Mercredi 21 février 2018

Victoire

La Corporation des pilotes de l’aéroport de Mascouche a remporté une grande victoire, qui n’est pas surprenante, puisque nous vivons dans un régime fédéral qui, dans les dossiers du transport aérien, donne préséance aux lois votées à Ottawa sur toutes les lois adoptées à Québec.

Comme je l’avais écrit il y a quelques mois, le gouvernement de Justin Trudeau et le ministre Marc Garneau, de Transports Canada, n’en ont absolument rien à cirer de la protection de l’environnement et de l’opposition de la population si leur petit pouvoir risque d’être égratigné. Malgré leurs belles promesses, Trudeau et Garneau n’ont jamais eu la réelle intention de réviser cette loi archaïque qui permet à quiconque d’organisé d’aménager un aéroport sur le terrain de son choix. Et ce ne sont sûrement pas les fonctionnaires de Transports Canada qui vont dire le contraire. Leur plaidoyer sans nuance en faveur de l’initiative des pilotes en est la meilleure preuve. Il n’était pas question d’ouvrir la porte à une opposition qui pourrait faire jurisprudence.

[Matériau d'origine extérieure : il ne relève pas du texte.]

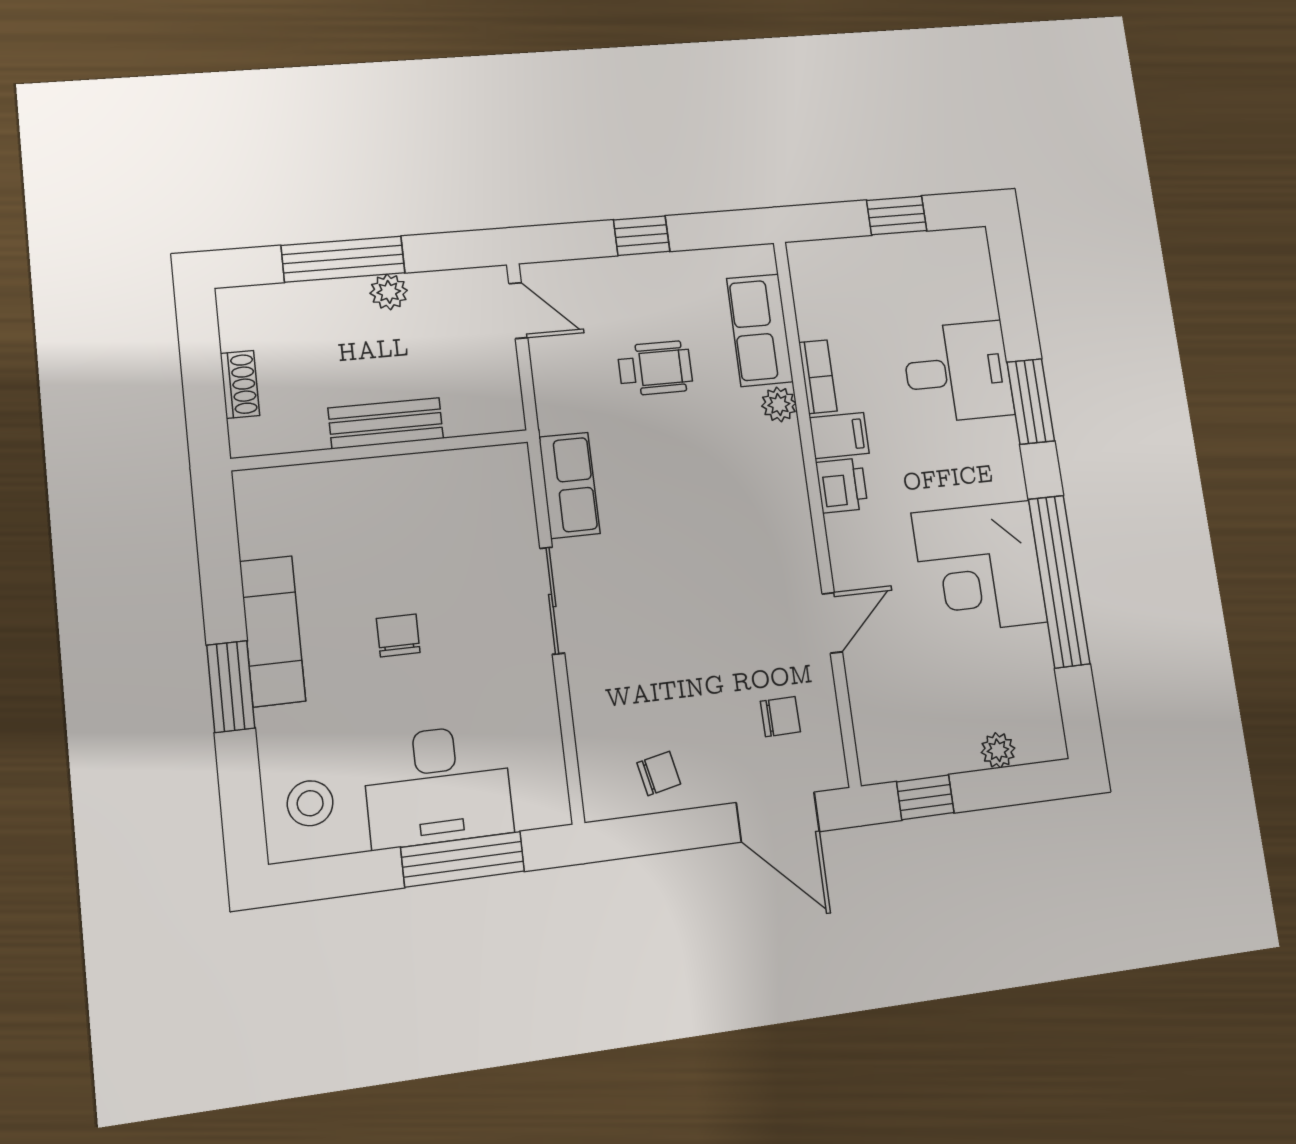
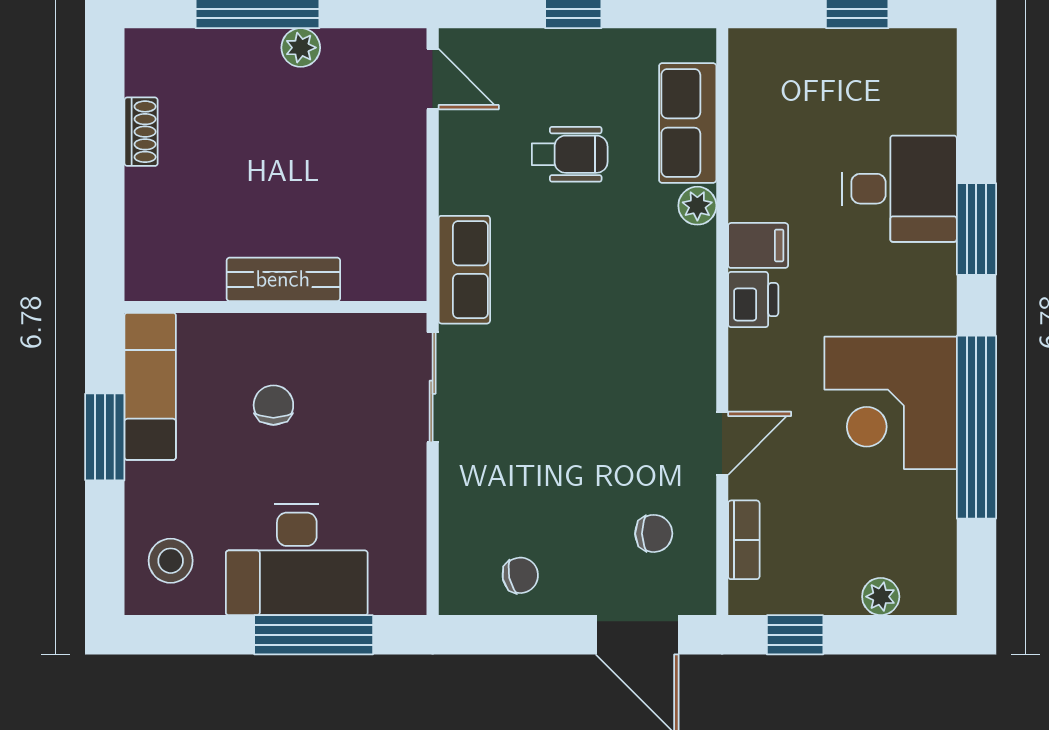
bookcase: (818, 377) -> (744, 540), moved
bench: (386, 423) -> (283, 279), moved
wall: (381, 450) -> (276, 307), moved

Si c’est une grande victoire pour les pilotes, ce n’en est pas une pour les opposants au projet et, au premier chapitre, pour le gouvernement du Québec, qui voit ses lois bafouées. Il n’y a rien de surprenant à ce que le PQ, la CAQ et le Bloc réclament au Procureur général du Québec d’interjeter appel. Et j’y suis favorable. Peut-on laisser quelques pilotes, des fonctionnaires et des politiciens fédéraux, ici comme ailleurs au Canada, décider de l’avenir de l’aménagement du territoire, même si les lois actuelles leur donnent raison? Cette victoire confirme que les pilotes sont dans leur droit d’aménager l’aéroport de leurs rêves à Mascouche, quitte à bousculer des règles et lois votées par Québec sur l’environnement, l’aménagement du territoire ou la protection du territoire agricole.

En s’opposant, Québec ferait valoir ses principes, puisque c’est la loi canadienne qui s’applique ici, et ce, même si notre province n’a jamais entériné la constitution canadienne. Québec se battra-t-il pour faire valoir ses propres lois? Je crois qu’il pourrait en être ainsi. Pressé par l’opposition, le très libéral Philippe Couillard, l’un des premiers ministres québécois les plus fédéralistes de l’histoire, pourrait jouer une carte nationaliste qui manque à son jeu à quelques mois des élections.

La Corporation se dit prête à écouter le milieu, à parler de protection de l’environnement et de développement économique, sujets qu’elle aborde depuis les premiers jugements favorables à sa cause il y a quelques mois. Elle prépare le terrain, car si elle a une victoire en main devant les tribunaux, l’acceptation sociale n’est pas au rendez-vous. Dans le contexte où les pilotes espèrent mettre la main sur les millions promis par la Ville de Mascouche, ces derniers doivent faire preuve d’une plus grande ouverture après les consultations menées en cachette grâce à la loi fédérale. Reste à savoir comment se positionnera l’administration du maire de Mascouche, mais aussi celle du maire de Terrebonne, car une piste doit également se construire dans cette ville. Ces villes soutiendront-elles l’appel éventuel de Québec? Mascouche décidera-t-elle d’engager des négociations et de s’entendre avec les pilotes? L’histoire n’a pas fini de s’écrire dans ce dossier.